## Exercise input
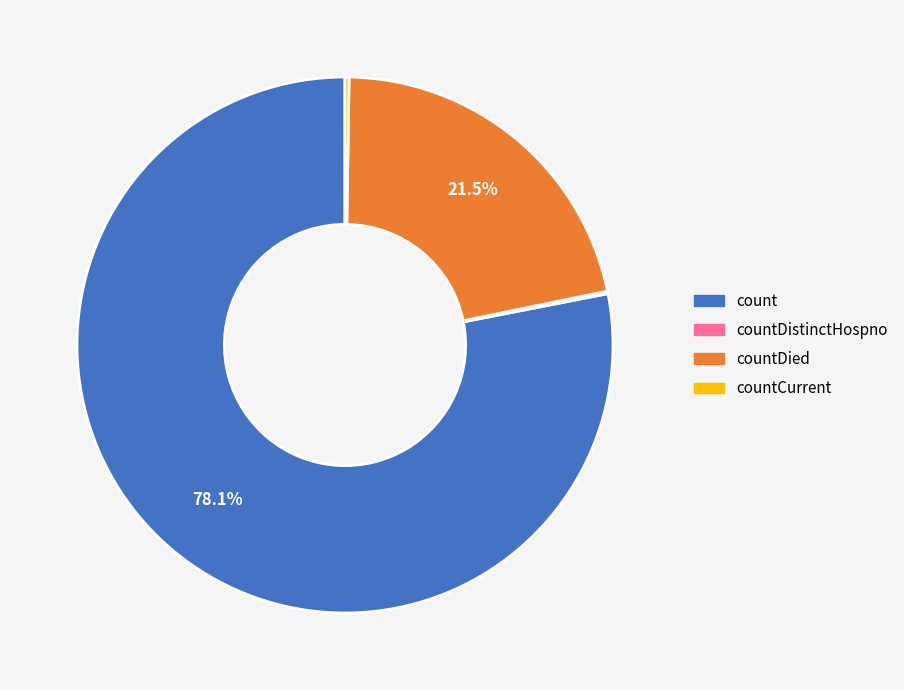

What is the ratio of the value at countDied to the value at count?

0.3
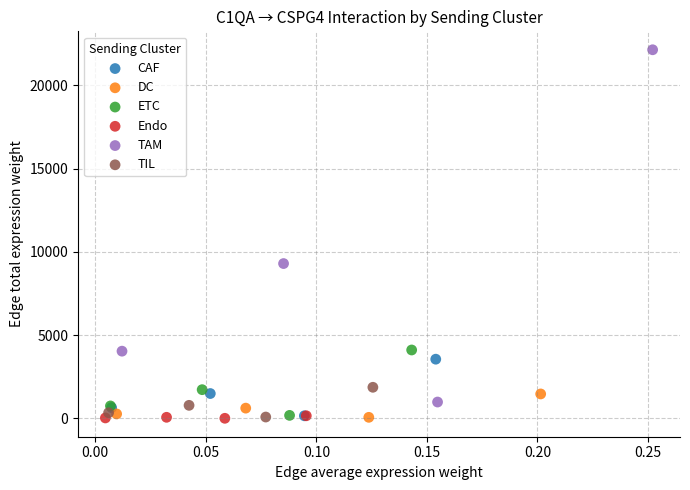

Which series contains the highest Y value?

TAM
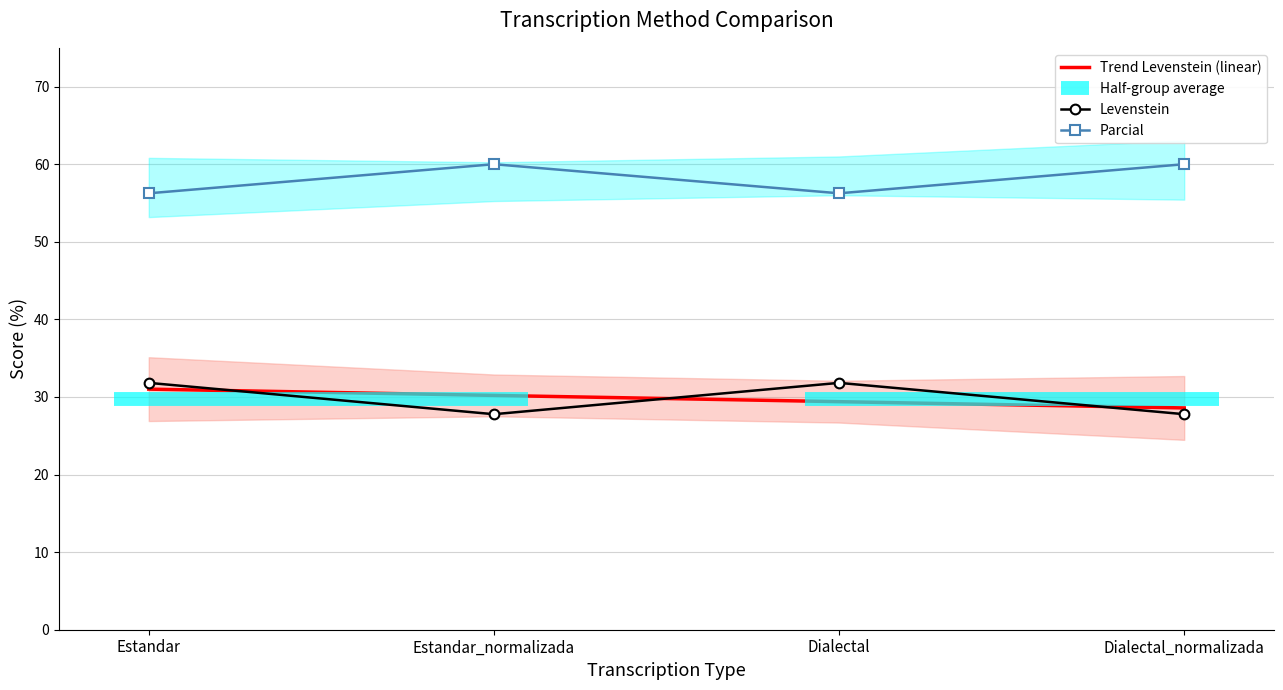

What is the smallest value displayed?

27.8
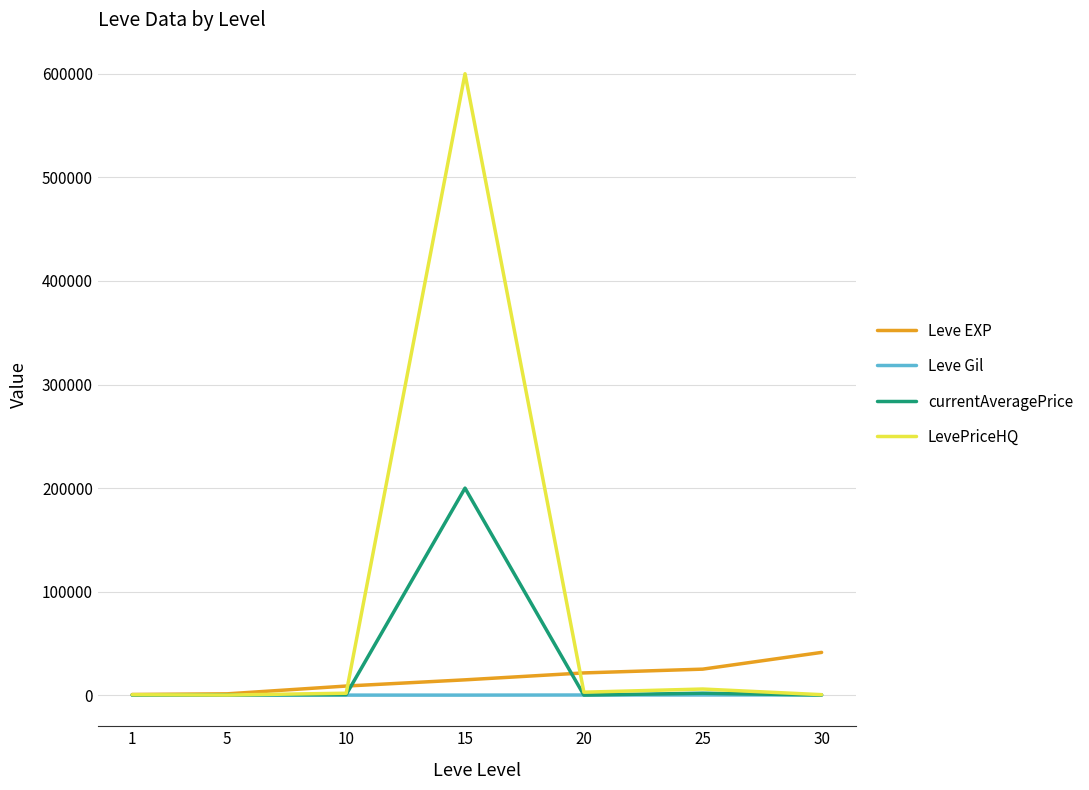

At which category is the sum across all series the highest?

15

## Work instruction
Copy out every item above line for line, leaving out the pictures.

## Exercise response
What is the ratio of the value at countDied to the value at count?

0.3

Which series contains the highest Y value?

TAM

What is the smallest value displayed?

27.8

At which category is the sum across all series the highest?

15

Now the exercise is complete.